Array not displaying properly when passed to a function as pointer

Question

Given below is my main() function:

int main()
{
    int N = 4;
    int A[N][N] = {
        {1 , 0 , 0 , 0},
        {1 , 1 , 0 , 1},
        {0 , 1 , 0 , 0},
        {1 , 1 , 1 , 1}
    };
    for (int i = 0; i < N; ++i)
    {
        for (int j = 0; j < N; ++j)
            cout << A[i][j] << " ";
        cout << "\n";
    }
    cout << "\n";
    printSolution(N , *A);
    cout << "\n";
    return 0;
}

Here I had declared a 4x4 array with values. Given below is printSolution where I am passing a pointer to the array inside it.

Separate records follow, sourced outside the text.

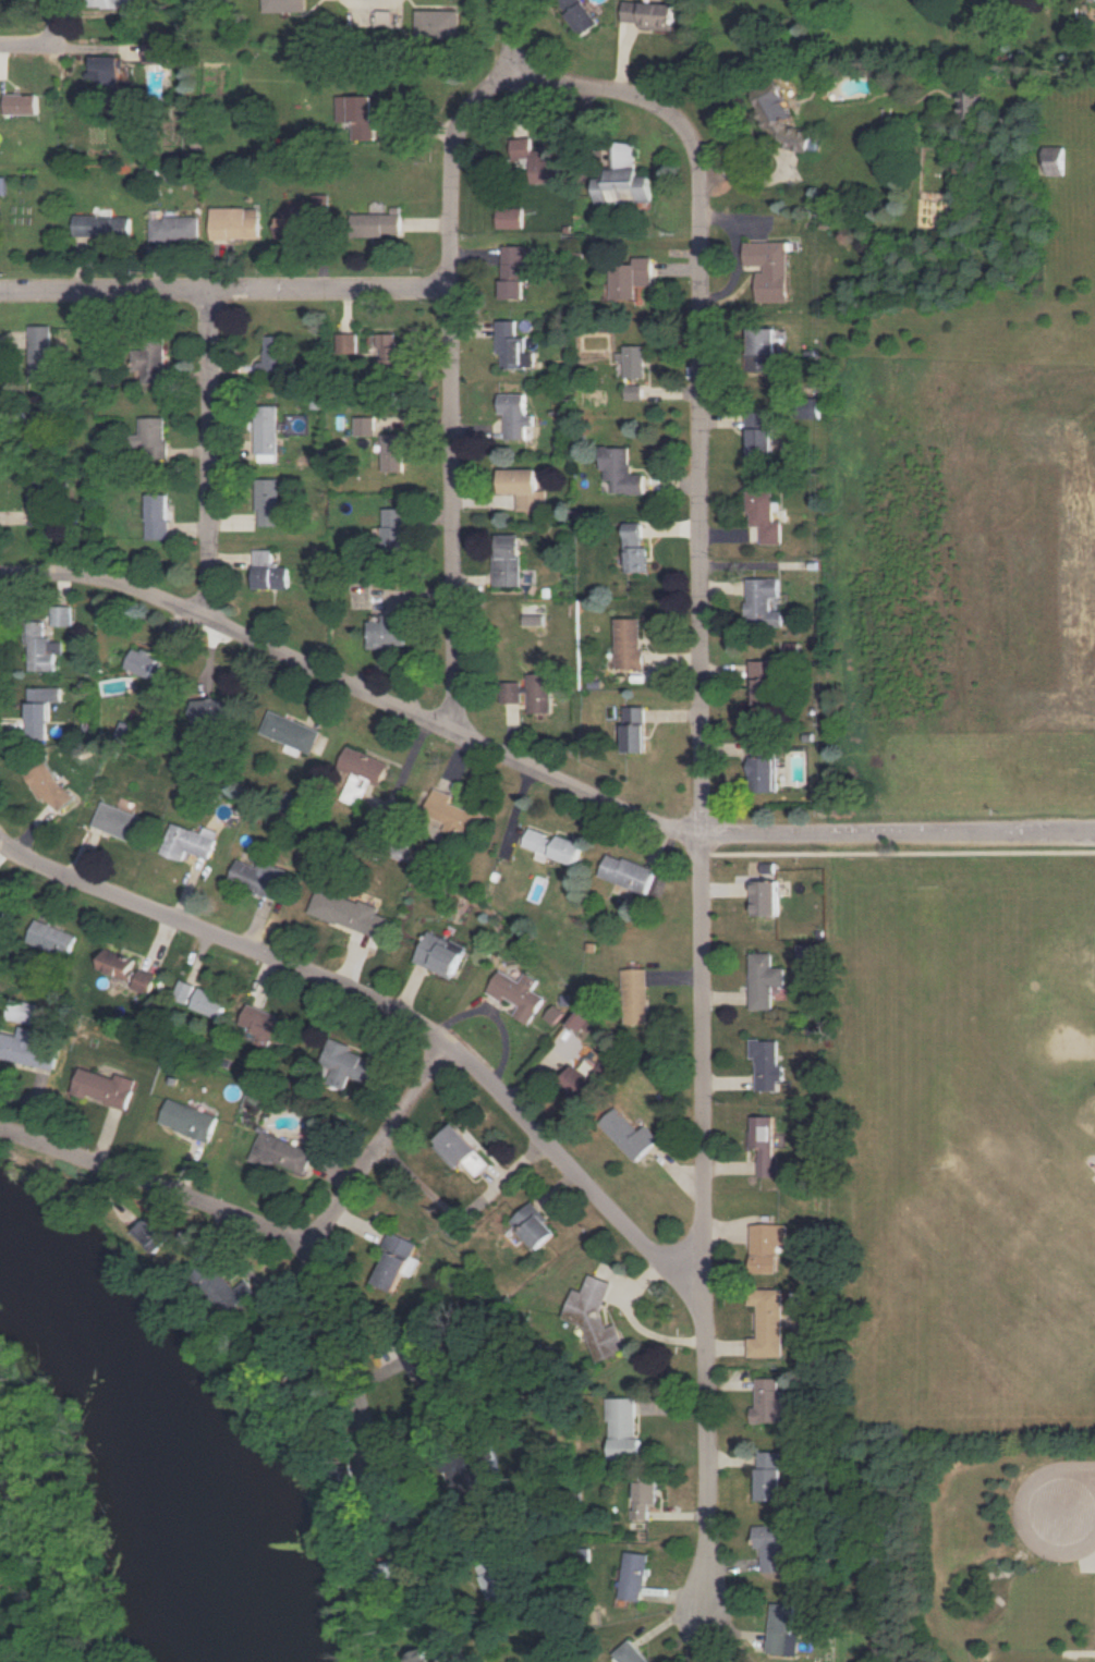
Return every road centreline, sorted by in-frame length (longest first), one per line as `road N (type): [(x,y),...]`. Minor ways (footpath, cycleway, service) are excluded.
road 1 (residential): [(518,78),(635,93),(694,132),(706,163),(704,834),(715,1504),(706,1648)]
road 2 (residential): [(0,580),(74,574),(156,597),(704,834),(1094,832)]
road 3 (residential): [(0,836),(46,869),(421,1022),(491,1081),(671,1264),(711,1293)]
road 4 (residential): [(518,78),(488,93),(465,121),(457,155),(450,289),(460,732)]
road 5 (residential): [(0,295),(450,289)]
road 6 (residential): [(464,1661),(315,1252)]
road 7 (residential): [(315,1252),(293,1237),(0,1130)]
road 8 (residential): [(216,293),(212,618)]
road 9 (residential): [(315,1252),(452,1048)]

void printSolution(int N , int *sol)
{
    for (int i = 0; i < N; ++i)
    {
        for (int j = 0; j < N; ++j)
            cout << *((sol + i) + j) << " ";
        cout << "\n";
    }
}

Given below is the output:

1 0 0 0
1 1 0 1
0 1 0 0
1 1 1 1

1 0 0 0
0 0 0 1
0 0 1 1
0 1 1 0

As it is visible in the output, the for loop inside the main function printed the array correctly, whereas the printSolution() function could not print it properly. Why is that so?

Answer 1

*((sol + i) + j)

Say, for i = 2 and j = 2 this is merely *(sol + 4), the element in row 1 column 0 (exactly what is printed.)

You probably want *((sol + i * N) + j).